A sentimental piano evokes earlier times....
The upright piano used in the 1942 movie classic "Casablanca" was sold at auction last Friday. A decent upright goes for less than $10,000 today; a top one, perhaps $20,000. So, why the $602,500 price?
Sentiment? Surely. But for what?
For a time when America was culturally confident, aware of an epic struggle with supreme evil: Nazism. Then in the Cold War America vanquished the equal genocidal evil of Soviet Communism. Today we face a another comparable evil: revolutionary, atavist, genocidal Islamism.
Yet we lack the cultural confidence of bygone times. We obsess about offending votaries of Islam, no matter how extreme, as if we are somehow at fault when Islamists commit violent acts. And for those of us who remember Bogie's Rick Blaine fondly, this matters.
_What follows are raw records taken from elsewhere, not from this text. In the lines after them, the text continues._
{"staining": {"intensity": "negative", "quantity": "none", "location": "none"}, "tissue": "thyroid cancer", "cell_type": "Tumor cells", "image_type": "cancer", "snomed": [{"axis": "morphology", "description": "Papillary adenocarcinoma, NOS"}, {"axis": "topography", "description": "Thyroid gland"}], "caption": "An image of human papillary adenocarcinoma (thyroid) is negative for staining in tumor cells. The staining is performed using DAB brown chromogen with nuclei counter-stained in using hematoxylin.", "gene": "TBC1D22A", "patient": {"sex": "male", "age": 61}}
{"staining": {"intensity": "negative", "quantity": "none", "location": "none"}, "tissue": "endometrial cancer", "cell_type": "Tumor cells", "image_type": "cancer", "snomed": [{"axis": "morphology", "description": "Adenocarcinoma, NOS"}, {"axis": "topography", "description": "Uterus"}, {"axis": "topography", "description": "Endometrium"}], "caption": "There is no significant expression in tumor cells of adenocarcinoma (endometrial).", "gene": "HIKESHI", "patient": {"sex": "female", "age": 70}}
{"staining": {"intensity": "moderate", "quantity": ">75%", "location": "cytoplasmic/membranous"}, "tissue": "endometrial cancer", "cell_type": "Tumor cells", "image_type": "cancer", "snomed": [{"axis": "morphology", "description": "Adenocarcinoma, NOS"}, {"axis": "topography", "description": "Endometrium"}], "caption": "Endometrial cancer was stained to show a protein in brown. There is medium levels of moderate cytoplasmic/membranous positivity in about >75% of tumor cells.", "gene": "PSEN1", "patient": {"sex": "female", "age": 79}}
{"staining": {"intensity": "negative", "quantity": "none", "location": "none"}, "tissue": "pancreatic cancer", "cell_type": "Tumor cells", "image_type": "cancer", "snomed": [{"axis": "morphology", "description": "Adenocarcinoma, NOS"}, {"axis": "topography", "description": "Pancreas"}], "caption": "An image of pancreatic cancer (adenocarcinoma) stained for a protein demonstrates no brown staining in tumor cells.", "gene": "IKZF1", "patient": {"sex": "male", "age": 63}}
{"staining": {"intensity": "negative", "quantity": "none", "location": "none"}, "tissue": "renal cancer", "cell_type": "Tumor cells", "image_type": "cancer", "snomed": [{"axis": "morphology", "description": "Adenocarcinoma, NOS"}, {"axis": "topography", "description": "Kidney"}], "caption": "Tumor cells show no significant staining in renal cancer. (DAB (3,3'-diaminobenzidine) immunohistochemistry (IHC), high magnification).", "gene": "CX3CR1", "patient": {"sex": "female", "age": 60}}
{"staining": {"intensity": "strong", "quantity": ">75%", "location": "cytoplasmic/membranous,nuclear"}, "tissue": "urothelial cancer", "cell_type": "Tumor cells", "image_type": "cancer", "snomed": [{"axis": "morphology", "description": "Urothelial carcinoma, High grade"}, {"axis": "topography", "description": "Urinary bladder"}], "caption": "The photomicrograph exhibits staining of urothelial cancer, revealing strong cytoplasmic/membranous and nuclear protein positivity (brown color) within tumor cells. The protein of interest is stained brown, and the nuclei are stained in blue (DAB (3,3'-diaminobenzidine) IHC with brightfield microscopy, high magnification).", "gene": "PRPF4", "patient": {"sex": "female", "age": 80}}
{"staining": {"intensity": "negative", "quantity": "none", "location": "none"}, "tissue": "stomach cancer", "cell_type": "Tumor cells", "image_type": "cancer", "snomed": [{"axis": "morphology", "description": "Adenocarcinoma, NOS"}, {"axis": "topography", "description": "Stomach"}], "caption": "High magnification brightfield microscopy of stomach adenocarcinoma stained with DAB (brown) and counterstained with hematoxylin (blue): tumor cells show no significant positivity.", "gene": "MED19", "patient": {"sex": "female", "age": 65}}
Rick, cynical, embittered, carrying a torch for a lost lover, was sitting out the world war between good & evil. Then, in the nick of time, in crisis, he chose courageously and rightly. Today we are not so sure that we will make the same choice.
But let LFTC depart 2012 on a bright note, from a time when a culturally confident America celebrated artistic greatness (and not the mostly vapid celebrity performers of today's mostly debased artistic scene):
Herewith an epic musical event, a 1951 concert by legendary pianist Vladimir Horowitz broadcast live over WQXR in New York City; the second-half recording (52:43) has been posted online. It features Modest Moussorgsky's Pictures at an Exhibition, plus four encores. The first three are a Domenico Scarlatti E-Major Sonata, Robert Schumann's Traumerei (a Horowitz favorite) & Moritz Moskowski's Sparks, a/k/a Etincelles ("sparks" in French). The final encore is Horowitz's immortal 1945 arrangement of The Stars and Stripes Forever, in which he sustains four singing voices spread over 85 notes, virtually the entire piano 88-key span.
Bottom Line. Let us sing once more: "It's still the same old story, a fight for love and glory, a case of do or die...." And let us try, in the coming year, to chose courageously and wisely. And let us celebrate the best in our culture, and thereby begin to reacquire the long-lost, much-missed cultural confidence that is a necessary predicate for American restoration.
Wishing all LFTC readers the very best in the New Year 2013. LFTC will return in the second week of January.